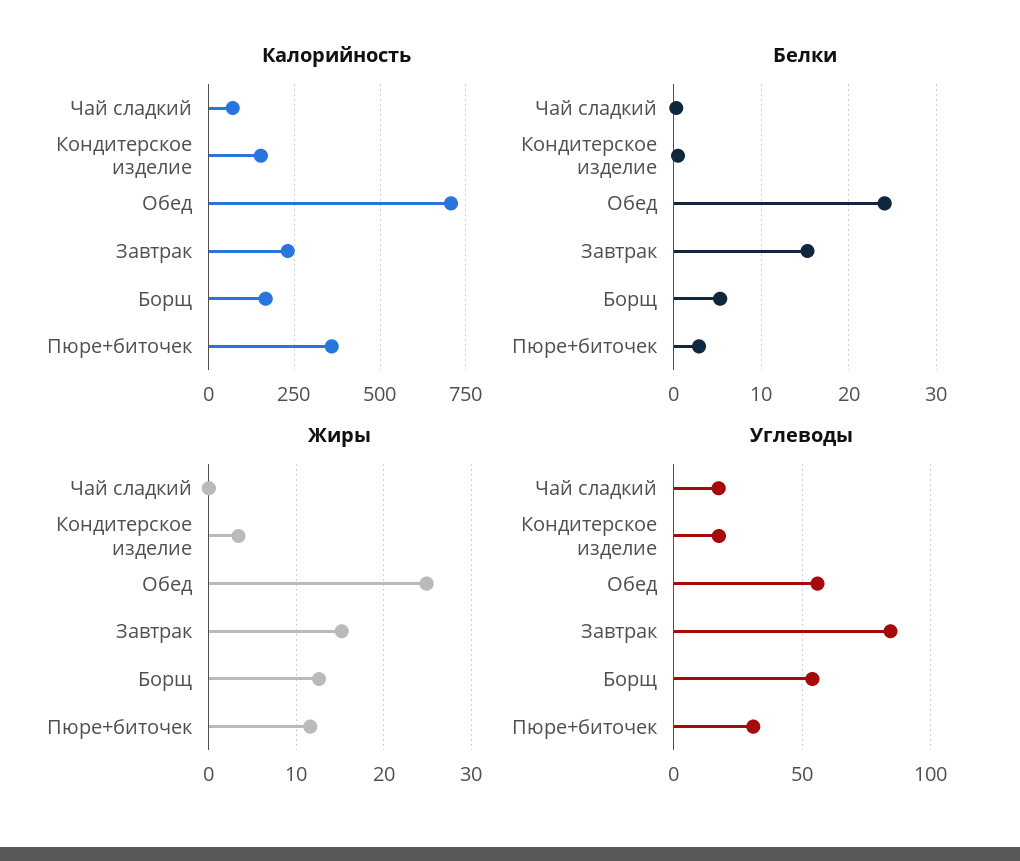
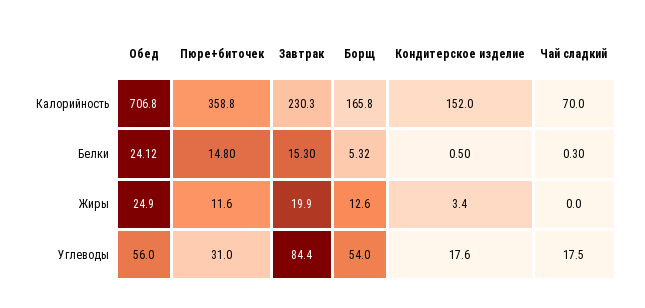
Белки, Пюре+биточек: 3 -> 14.8
Жиры, Завтрак: 15 -> 19.9

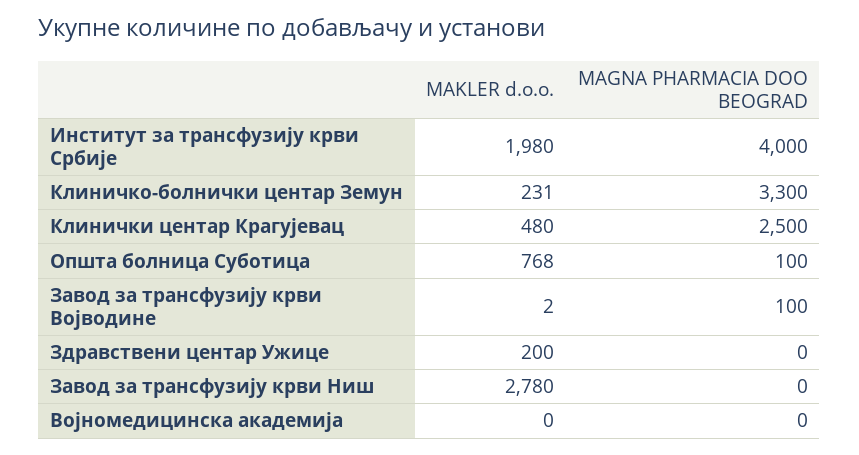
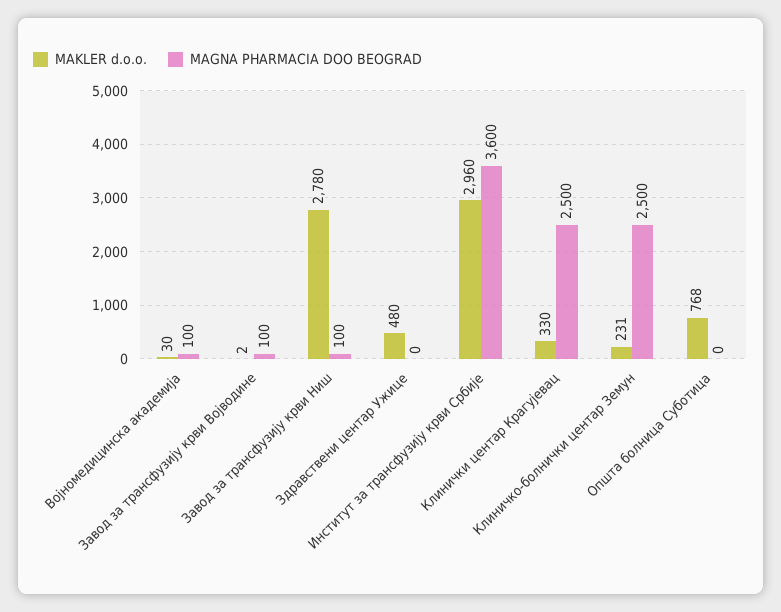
MAKLER d.o.o., Институт за трансфузију крви Србије: 1980 -> 2960
MAGNA PHARMACIA DOO BEOGRAD, Институт за трансфузију крви Србије: 4000 -> 3600
MAGNA PHARMACIA DOO BEOGRAD, Клиничко-болнички центар Земун: 3300 -> 2500
MAKLER d.o.o., Клинички центар Крагујевац: 480 -> 330
MAGNA PHARMACIA DOO BEOGRAD, Општа болница Суботица: 100 -> 0
MAKLER d.o.o., Здравствени центар Ужице: 200 -> 480
MAGNA PHARMACIA DOO BEOGRAD, Завод за трансфузију крви Ниш: 0 -> 100
MAKLER d.o.o., Војномедицинска академија: 0 -> 30
MAGNA PHARMACIA DOO BEOGRAD, Војномедицинска академија: 0 -> 100

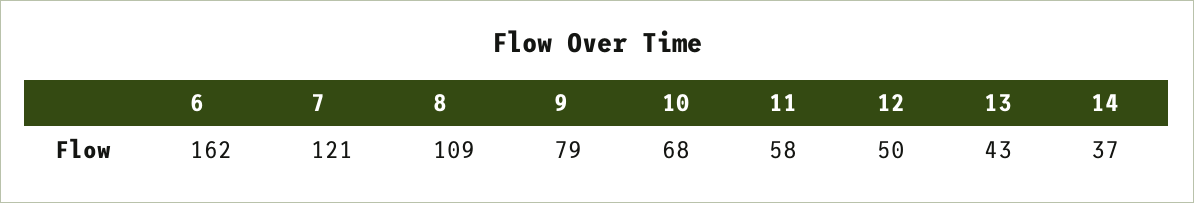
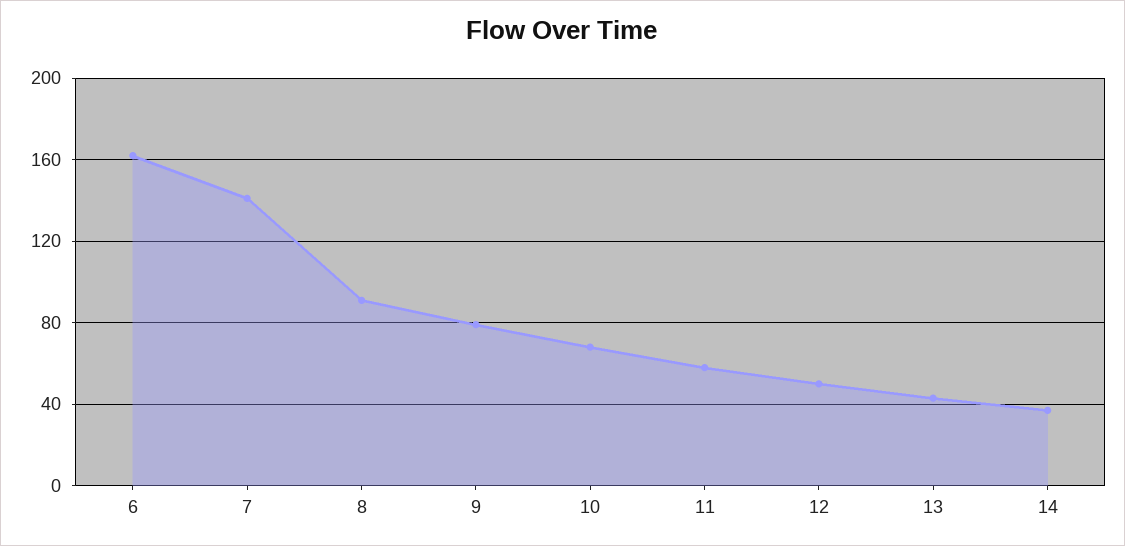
7: 121 -> 140
8: 109 -> 90

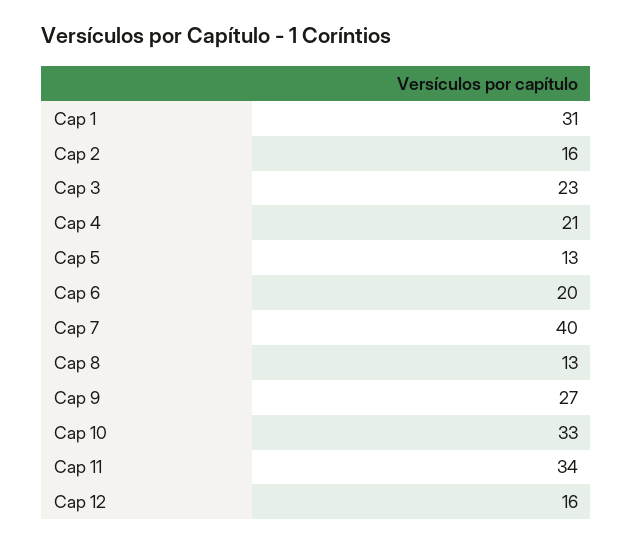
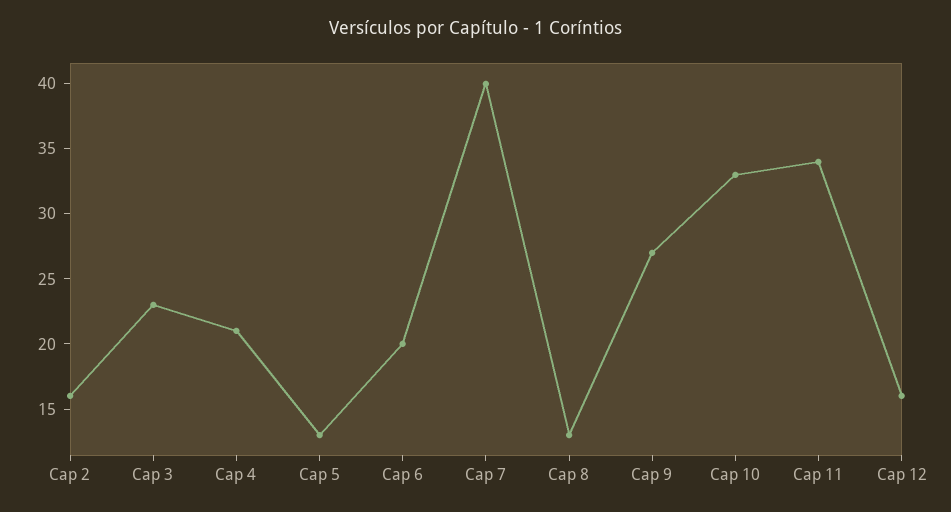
Cap 1: 31 -> none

Exercise objective - Set down every line above exactly, pictures excluded.

Answer for this exercise -
Белки, Пюре+биточек: 3 -> 14.8
Жиры, Завтрак: 15 -> 19.9

MAKLER d.o.o., Институт за трансфузију крви Србије: 1980 -> 2960
MAGNA PHARMACIA DOO BEOGRAD, Институт за трансфузију крви Србије: 4000 -> 3600
MAGNA PHARMACIA DOO BEOGRAD, Клиничко-болнички центар Земун: 3300 -> 2500
MAKLER d.o.o., Клинички центар Крагујевац: 480 -> 330
MAGNA PHARMACIA DOO BEOGRAD, Општа болница Суботица: 100 -> 0
MAKLER d.o.o., Здравствени центар Ужице: 200 -> 480
MAGNA PHARMACIA DOO BEOGRAD, Завод за трансфузију крви Ниш: 0 -> 100
MAKLER d.o.o., Војномедицинска академија: 0 -> 30
MAGNA PHARMACIA DOO BEOGRAD, Војномедицинска академија: 0 -> 100

7: 121 -> 140
8: 109 -> 90

Cap 1: 31 -> none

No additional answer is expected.